L'anxiété de séparation est une émotion normale chez l'enfant entre l'âge de 8 et de 24 mois ( Angoisse de séparation et peur de l'étranger : Angoisse de séparation); elle disparaît généralement lorsque l'enfant développe la notion de permanence de l'objet et comprend que ses parents reviendront. Chez certains enfants, l’angoisse de séparation persiste au-delà de cette période ou récidive plus tard; elle peut être suffisamment grave pour être considérée comme un trouble. L'anxiété de séparation se manifeste souvent chez les jeunes enfants et est rare après la puberté.

Symptomatologie

Pareillement au trouble d'anxiété sociale, l'angoisse de séparation se présente souvent sous la forme du refus scolaire (ou à la crèche).

Des crises spectaculaires se produisent généralement au moment de la séparation. Les crises de séparation sont habituellement douloureuses à la fois pour la figure d'attachement (habituellement la mère, mais il peut s'agir d'un parent ou d'une personne qui s'occupe de l'enfant). L'enfant hurle et supplie souvent sa mère avec un tel désespoir qu'elle ne peut partir, ce qui prolonge les crises et les rend encore plus difficiles à interrompre. Lorsqu'il en est séparé, l'enfant est obnubilé par les retrouvailles avec la figure d'attache et est souvent inquiet qu'elle ait pu être blessée (p. ex., dans un accident de voiture ou qu'elle souffre d'une maladie grave). L'enfant peut également refuser de dormir seul et peut même insister pour toujours être dans la même chambre que la figure d'attachement.

L'enfant développe souvent des plaintes somatiques (p. ex., céphalées, maux d'estomac).

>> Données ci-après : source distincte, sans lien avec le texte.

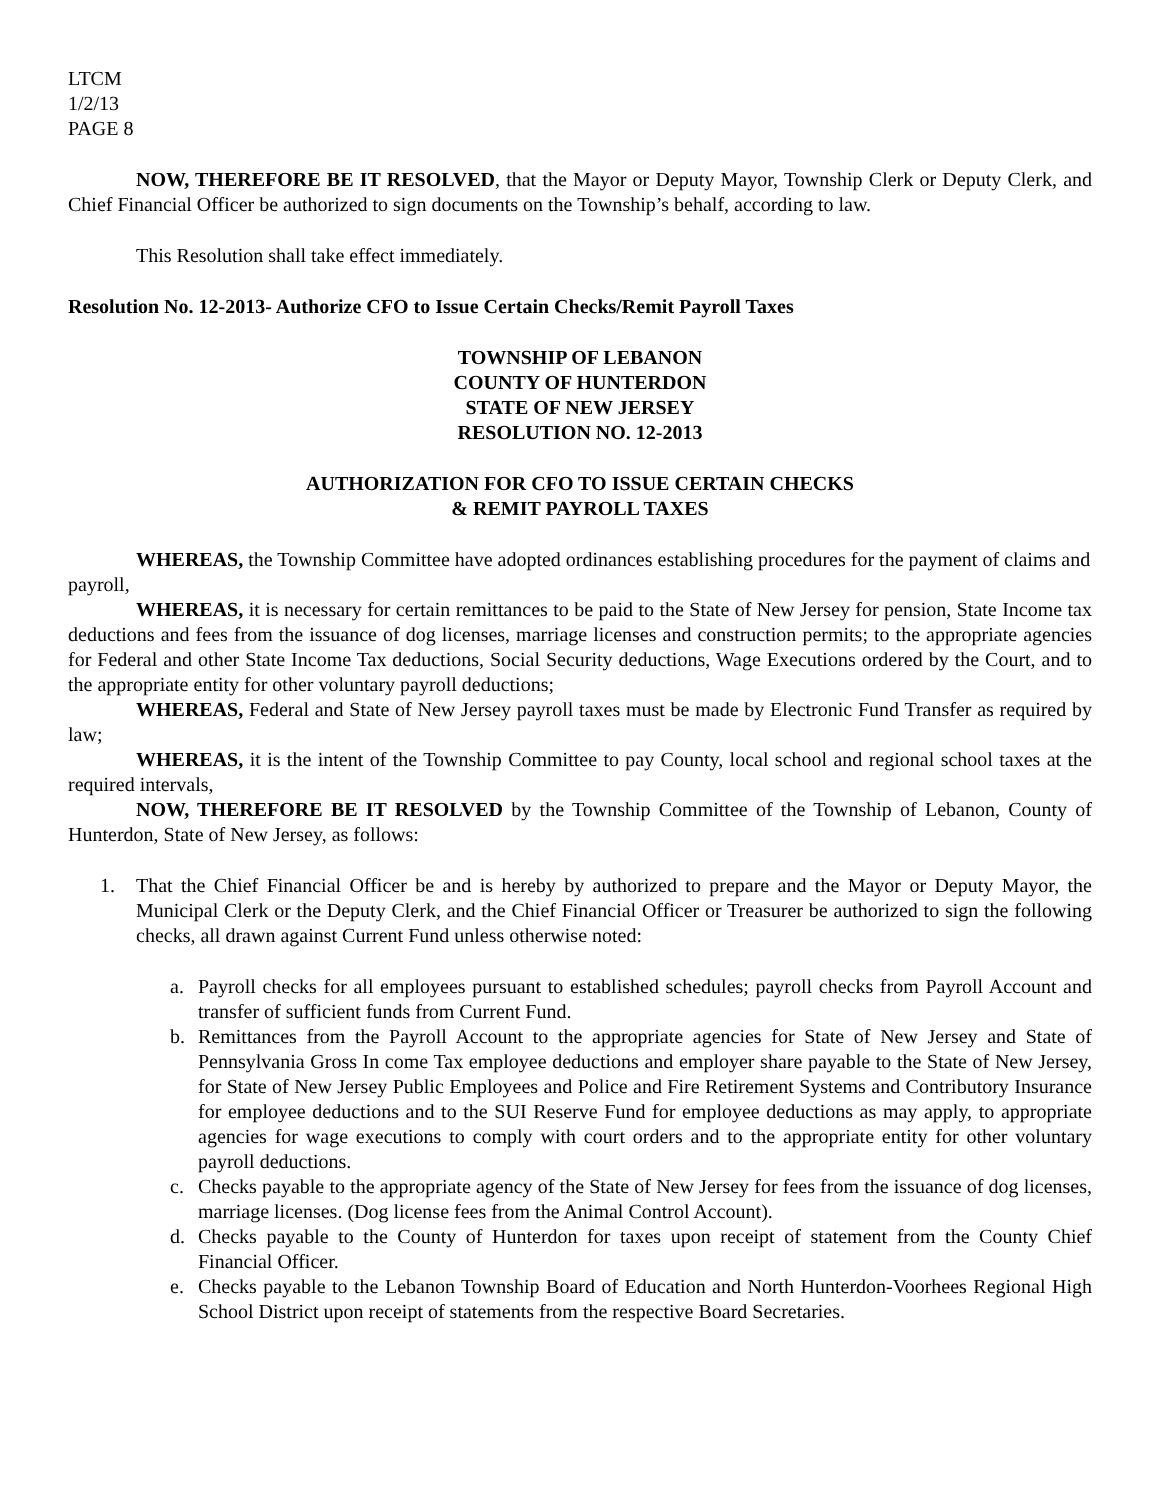LTCM
1/2/13
PAGE 8
NOW, THEREFORE BE IT RESOLVED, that the Mayor or Deputy Mayor, Township Clerk or Deputy Clerk, and Chief Financial Officer be authorized to sign documents on the Township’s behalf, according to law.
This Resolution shall take effect immediately.
Resolution No. 12-2013- Authorize CFO to Issue Certain Checks/Remit Payroll Taxes
TOWNSHIP OF LEBANON
COUNTY OF HUNTERDON
STATE OF NEW JERSEY
RESOLUTION NO. 12-2013
AUTHORIZATION FOR CFO TO ISSUE CERTAIN CHECKS
& REMIT PAYROLL TAXES
WHEREAS, the Township Committee have adopted ordinances establishing procedures for the payment of claims and payroll,
WHEREAS, it is necessary for certain remittances to be paid to the State of New Jersey for pension, State Income tax deductions and fees from the issuance of dog licenses, marriage licenses and construction permits; to the appropriate agencies for Federal and other State Income Tax deductions, Social Security deductions, Wage Executions ordered by the Court, and to the appropriate entity for other voluntary payroll deductions;
WHEREAS, Federal and State of New Jersey payroll taxes must be made by Electronic Fund Transfer as required by law;
WHEREAS, it is the intent of the Township Committee to pay County, local school and regional school taxes at the required intervals,
NOW, THEREFORE BE IT RESOLVED by the Township Committee of the Township of Lebanon, County of Hunterdon, State of New Jersey, as follows:
1. That the Chief Financial Officer be and is hereby by authorized to prepare and the Mayor or Deputy Mayor, the Municipal Clerk or the Deputy Clerk, and the Chief Financial Officer or Treasurer be authorized to sign the following checks, all drawn against Current Fund unless otherwise noted:
a. Payroll checks for all employees pursuant to established schedules; payroll checks from Payroll Account and transfer of sufficient funds from Current Fund.
b. Remittances from the Payroll Account to the appropriate agencies for State of New Jersey and State of Pennsylvania Gross In come Tax employee deductions and employer share payable to the State of New Jersey, for State of New Jersey Public Employees and Police and Fire Retirement Systems and Contributory Insurance for employee deductions and to the SUI Reserve Fund for employee deductions as may apply, to appropriate agencies for wage executions to comply with court orders and to the appropriate entity for other voluntary payroll deductions.
c. Checks payable to the appropriate agency of the State of New Jersey for fees from the issuance of dog licenses, marriage licenses. (Dog license fees from the Animal Control Account).
d. Checks payable to the County of Hunterdon for taxes upon receipt of statement from the County Chief Financial Officer.
e. Checks payable to the Lebanon Township Board of Education and North Hunterdon-Voorhees Regional High School District upon receipt of statements from the respective Board Secretaries.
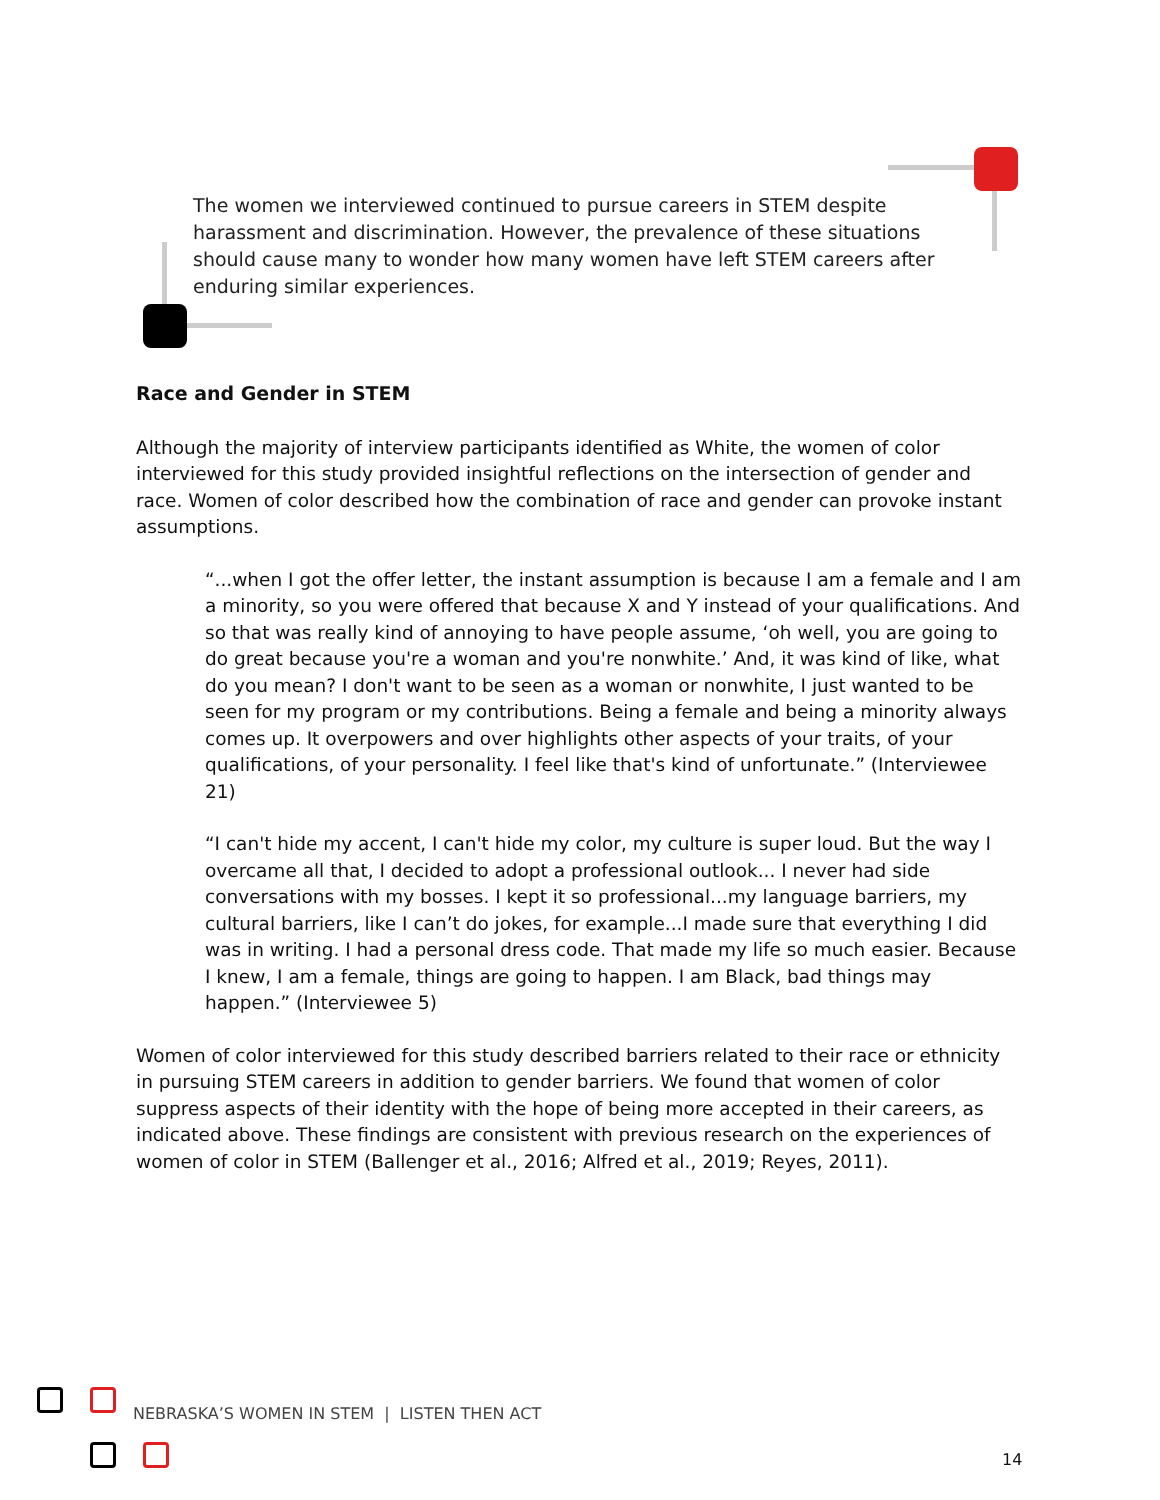The women we interviewed continued to pursue careers in STEM despite harassment and discrimination. However, the prevalence of these situations should cause many to wonder how many women have left STEM careers after enduring similar experiences.
Race and Gender in STEM
Although the majority of interview participants identified as White, the women of color interviewed for this study provided insightful reflections on the intersection of gender and race. Women of color described how the combination of race and gender can provoke instant assumptions.
“...when I got the offer letter, the instant assumption is because I am a female and I am a minority, so you were offered that because X and Y instead of your qualifications. And so that was really kind of annoying to have people assume, ‘oh well, you are going to do great because you're a woman and you're nonwhite.’ And, it was kind of like, what do you mean? I don't want to be seen as a woman or nonwhite, I just wanted to be seen for my program or my contributions. Being a female and being a minority always comes up. It overpowers and over highlights other aspects of your traits, of your qualifications, of your personality. I feel like that's kind of unfortunate.” (Interviewee 21)
“I can't hide my accent, I can't hide my color, my culture is super loud. But the way I overcame all that, I decided to adopt a professional outlook... I never had side conversations with my bosses. I kept it so professional...my language barriers, my cultural barriers, like I can’t do jokes, for example...I made sure that everything I did was in writing. I had a personal dress code. That made my life so much easier. Because I knew, I am a female, things are going to happen. I am Black, bad things may happen.” (Interviewee 5)
Women of color interviewed for this study described barriers related to their race or ethnicity in pursuing STEM careers in addition to gender barriers. We found that women of color suppress aspects of their identity with the hope of being more accepted in their careers, as indicated above. These findings are consistent with previous research on the experiences of women of color in STEM (Ballenger et al., 2016; Alfred et al., 2019; Reyes, 2011).
NEBRASKA’S WOMEN IN STEM | LISTEN THEN ACT
14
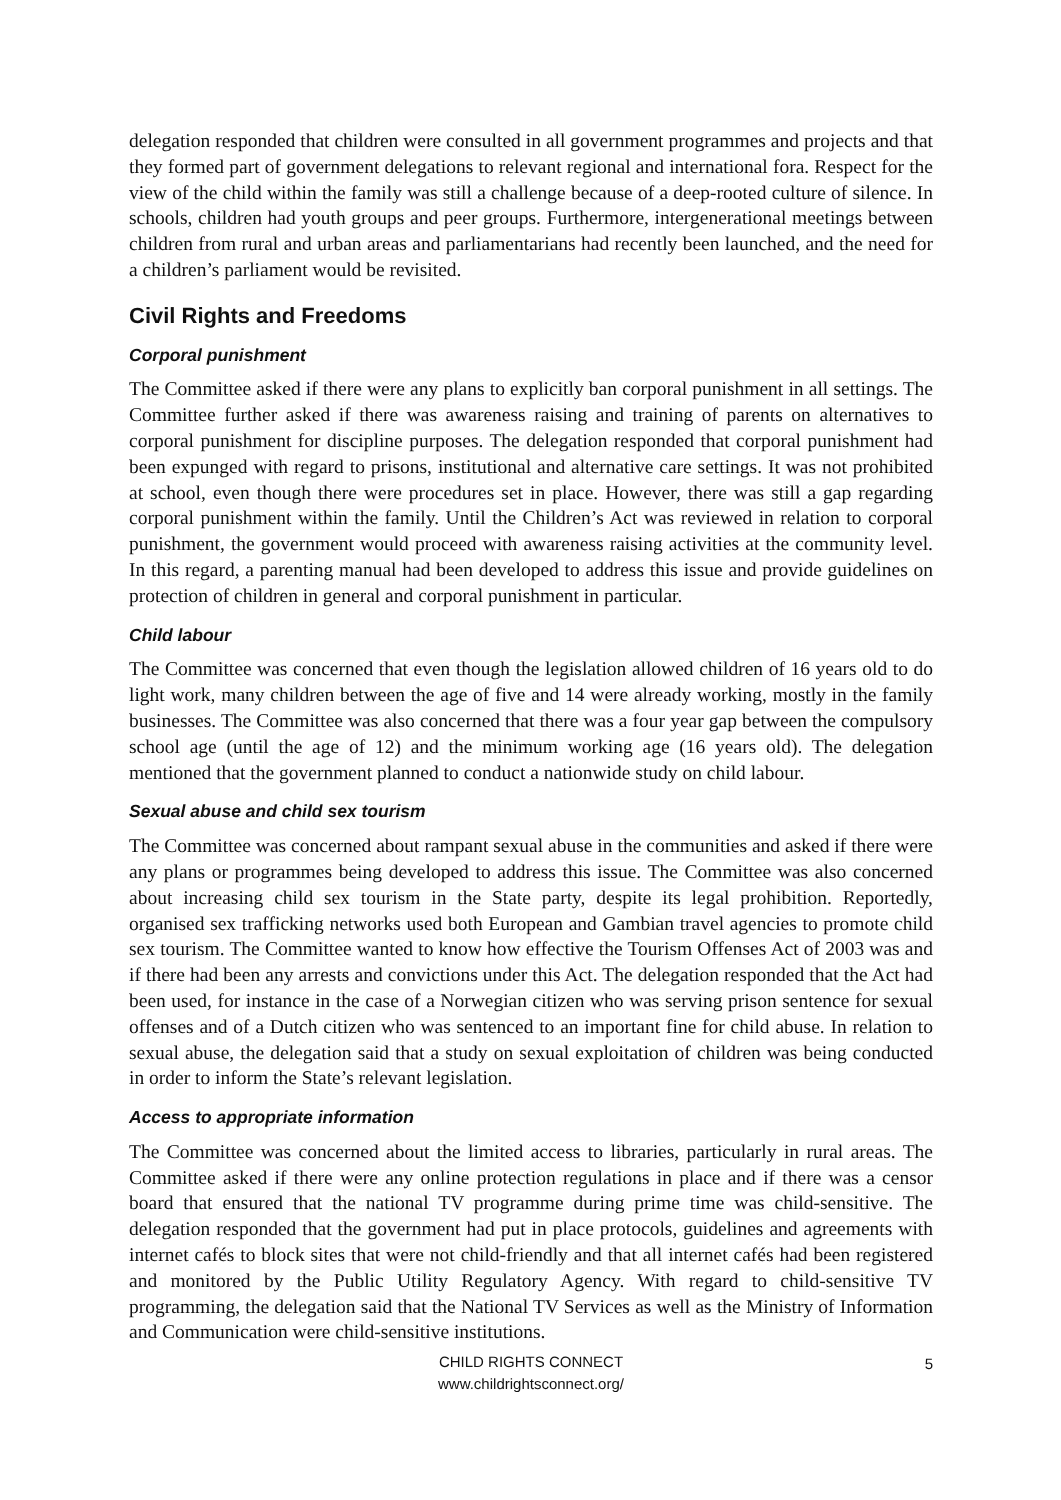delegation responded that children were consulted in all government programmes and projects and that they formed part of government delegations to relevant regional and international fora. Respect for the view of the child within the family was still a challenge because of a deep-rooted culture of silence. In schools, children had youth groups and peer groups. Furthermore, intergenerational meetings between children from rural and urban areas and parliamentarians had recently been launched, and the need for a children’s parliament would be revisited.
Civil Rights and Freedoms
Corporal punishment
The Committee asked if there were any plans to explicitly ban corporal punishment in all settings. The Committee further asked if there was awareness raising and training of parents on alternatives to corporal punishment for discipline purposes. The delegation responded that corporal punishment had been expunged with regard to prisons, institutional and alternative care settings. It was not prohibited at school, even though there were procedures set in place. However, there was still a gap regarding corporal punishment within the family. Until the Children’s Act was reviewed in relation to corporal punishment, the government would proceed with awareness raising activities at the community level. In this regard, a parenting manual had been developed to address this issue and provide guidelines on protection of children in general and corporal punishment in particular.
Child labour
The Committee was concerned that even though the legislation allowed children of 16 years old to do light work, many children between the age of five and 14 were already working, mostly in the family businesses. The Committee was also concerned that there was a four year gap between the compulsory school age (until the age of 12) and the minimum working age (16 years old). The delegation mentioned that the government planned to conduct a nationwide study on child labour.
Sexual abuse and child sex tourism
The Committee was concerned about rampant sexual abuse in the communities and asked if there were any plans or programmes being developed to address this issue. The Committee was also concerned about increasing child sex tourism in the State party, despite its legal prohibition. Reportedly, organised sex trafficking networks used both European and Gambian travel agencies to promote child sex tourism. The Committee wanted to know how effective the Tourism Offenses Act of 2003 was and if there had been any arrests and convictions under this Act. The delegation responded that the Act had been used, for instance in the case of a Norwegian citizen who was serving prison sentence for sexual offenses and of a Dutch citizen who was sentenced to an important fine for child abuse. In relation to sexual abuse, the delegation said that a study on sexual exploitation of children was being conducted in order to inform the State’s relevant legislation.
Access to appropriate information
The Committee was concerned about the limited access to libraries, particularly in rural areas. The Committee asked if there were any online protection regulations in place and if there was a censor board that ensured that the national TV programme during prime time was child-sensitive. The delegation responded that the government had put in place protocols, guidelines and agreements with internet cafés to block sites that were not child-friendly and that all internet cafés had been registered and monitored by the Public Utility Regulatory Agency. With regard to child-sensitive TV programming, the delegation said that the National TV Services as well as the Ministry of Information and Communication were child-sensitive institutions.
CHILD RIGHTS CONNECT
www.childrightsconnect.org/
5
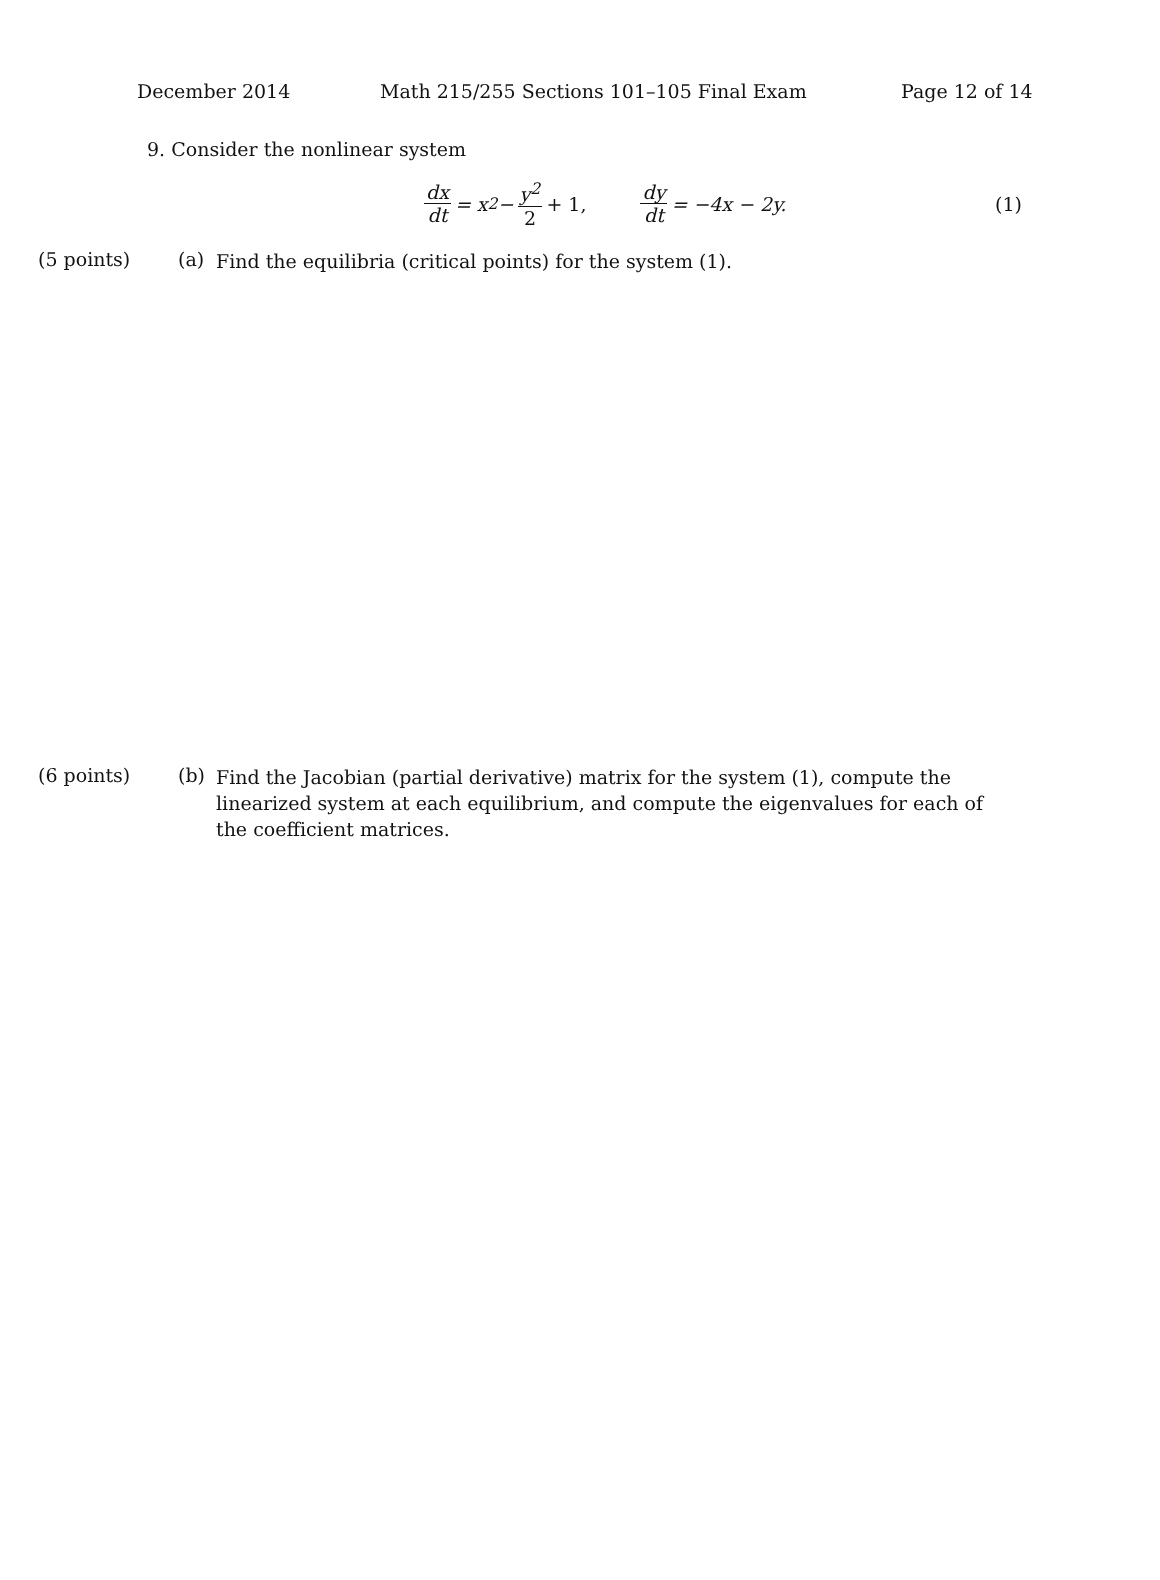December 2014
Math 215/255 Sections 101–105 Final Exam
Page 12 of 14
9. Consider the nonlinear system
dx dt = x<sup>2</sup> − y<sup>2</sup> 2 + 1, dy dt = −4x − 2y.
(1)
(5 points) (a)
Find the equilibria (critical points) for the system (1).
(6 points) (b)
Find the Jacobian (partial derivative) matrix for the system (1), compute the linearized system at each equilibrium, and compute the eigenvalues for each of the coefficient matrices.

L'attitude de l'enfant est souvent normale lorsque la figure d'attachement est présente. Cette attitude normale peut parfois donner la fausse impression que le problème est d'importance mineure. Cependant, certains enfants ont une inquiétude excessive et persistante de perdre la figure d'attachement (p. ex., du fait d'une maladie, d'un enlèvement, ou de la mort).

L’angoisse de séparation est souvent aggravée par l’anxiété du parent; le résultat en est un cercle vicieux qui ne peut être interrompu que par un traitement adapté et approprié du parent et de l’enfant en même temps.

Diagnostic

  • Bilan clinique

Le diagnostic repose sur l'anamnèse et par l'observation des scènes de séparation. Les manifestations doivent être présentes ≥ 4 semaines et causer une détresse importante ou altérer le fonctionnement (p. ex., les enfants sont incapables de participer à des activités sociales ou scolaires adaptées à l'âge).

Traitement

  • Thérapie comportementale

  • Rarement anxiolytiques

Le traitement repose sur une thérapie comportementale au cours de laquelle des séparations régulières sont systématiquement imposées. Les au revoir doivent être aussi brefs que possible et la mère doit être entraînée à réagir aux protestations de façon neutre. Aider l'enfant à créer un attachement auprès d'un adulte de la crèche ou de l'école peut être utile.

Dans les cas extrêmes, les enfants peuvent tirer profit d'un anxiolytique tel qu'un inhibiteur sélectif de la recapture de la sérotonine ( Médicaments pour le traitement à long terme de l'anxiété et des troubles similaires). Cependant, l'anxiété de séparation touche souvent des enfants âgés de 3 ans et l'expérience de ces médicaments chez le patient très jeune est limitée.

L'enfant traité avec succès est susceptible de rechuter après les vacances ou après des périodes où il n'est pas allé à l'école. En raison de ces rechutes, les parents sont souvent conseillés de planifier des séparations régulières au cours de ces périodes pour aider l'enfant à être loin de ses parents.